Please note that FR1 and FR2 are true new features of this WL which require implementation. FR3-FR5 are already implemented, but need verifying that they also work for this new use case (dynamic switching between SM and MM modes).

PROPOSED CHANGES



1. Bootstrap-generated configuration

To implement FR1 and FR2, all we really need is a new "universal" configuration file, which will handle both SM and MM modes well. It should be generated by bootstrap. Except for the Routing plugin sections (shown below), all else would remain unchanged.

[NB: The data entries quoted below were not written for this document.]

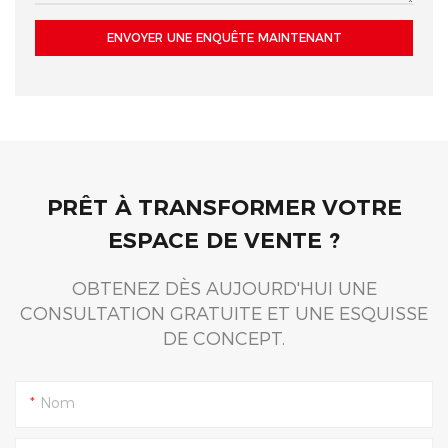
ENVOYER UNE ENQUÊTE MAINTENANT
PRÊT À TRANSFORMER VOTRE
ESPACE DE VENTE ?
OBTENEZ DÈS AUJOURD'HUI UNE
CONSULTATION GRATUITE ET UNE ESQUISSE
DE CONCEPT.
Nom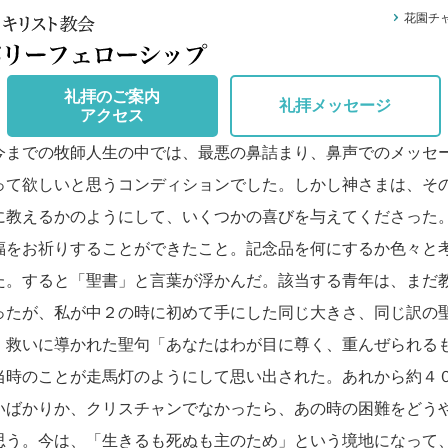
花園チ
礼拝のご案内
礼拝メッセージ
アクセス
までの牧師人生の中では、最悪の鼻詰まり、鼻声でのメッセ
って欲しいと思うコンディションでした。しかし神さまは、そ
に教えるかのようにして、いくつかの喜びを与えてくださった
福をお祈りすることができたこと。記念品を何にするか色々と
た。すると「聖書」と言葉が浮かんだ。該当する青年は、まだ
ったが、私が中２の時に初めて手にした同じ大きさ、同じ訳の
、救いに導かれた聖句「あなたはわが目に尊く、重んぜられるも
当時のことが走馬灯のようにして思い出された。あれから約４
いばかりか、クリスチャンでなかったら、あの時の困難をどう
思う。今は、「生きるも死ぬも主のため」という境地になって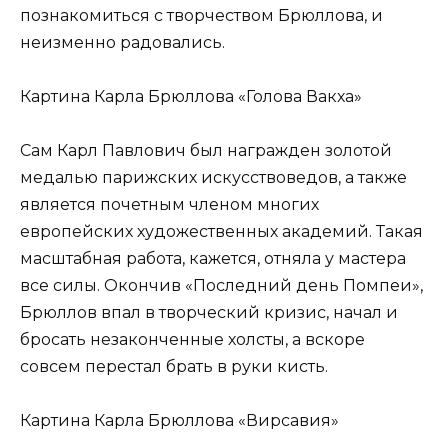
познакомиться с творчеством Брюллова, и
неизменно радовались.
Картина Карла Брюллова «Голова Вакха»
Сам Карл Павлович был награжден золотой
медалью парижских искусствоведов, а также
является почетным членом многих
европейских художественных академий. Такая
масштабная работа, кажется, отняла у мастера
все силы. Окончив «Последний день Помпеи»,
Брюллов впал в творческий кризис, начал и
бросать незаконченные холсты, а вскоре
совсем перестал брать в руки кисть.
Картина Карла Брюллова «Вирсавия»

Example configuration after bootstrapping:

[routing:mycluster_default_rw]
bind_address=0.0.0.0
bind_port=6446
destinations=metadata-cache://mycluster/default?role=PRIMARY
routing_strategy=first-available
protocol=classic

[routing:mycluster_default_ro]
bind_address=0.0.0.0
bind_port=6447
destinations=metadata-cache://mycluster/default?role=SECONDARY
routing_strategy=round-robin-with-fallback
protocol=classic

[routing:mycluster_default_x_rw]
bind_address=0.0.0.0
bind_port=64460
destinations=metadata-cache://mycluster/default?role=PRIMARY
routing_strategy=first-available
protocol=x

[routing:mycluster_default_x_ro]
bind_address=0.0.0.0
bind_port=64470
destinations=metadata-cache://mycluster/default?role=SECONDARY
routing_strategy=round-robin-with-fallback
protocol=x

Aside from the fact that from now on we will always generate both RW and RO configuration sections, the only other change vs what we have now is the routing_strategy appearing in those sections:

routing now WL12089
RW round-robin first-available
RO round-robin round-robin-with-fallback

Such configuration change will change the behaviour of routing as summarised in the table below (3-node cluster is shown, but the idea can be extrapolated to any N-node cluster):

nodes loop patterns (now) loop patterns (WL12089)
A B C RW: round-robin (on new conn) RO: round-robin (on new conn) RW: first-available (on conn error) RO: round-robin-with-fallback (on new conn)
w w w A B C fail A B C A B C
w w r A B C A B C
w w _ A B fail A B A B
w r r A B C A B C
w r _ A B A B
w _ _ A fail A A
r r r fail A B C fail A B C
r r _ fail A B fail A B
r _ _ fail A fail A
_ _ _ fail fail fail fail

Please note that configurations with multiple 'w' above are not currently supported by the InnoDB cluster, they may however appear in the future.

2. Default routing strategies

Right now, if we omit routing_strategy option in Routing plugin configuration section, it will default to round-robin. This default will remain unchanged.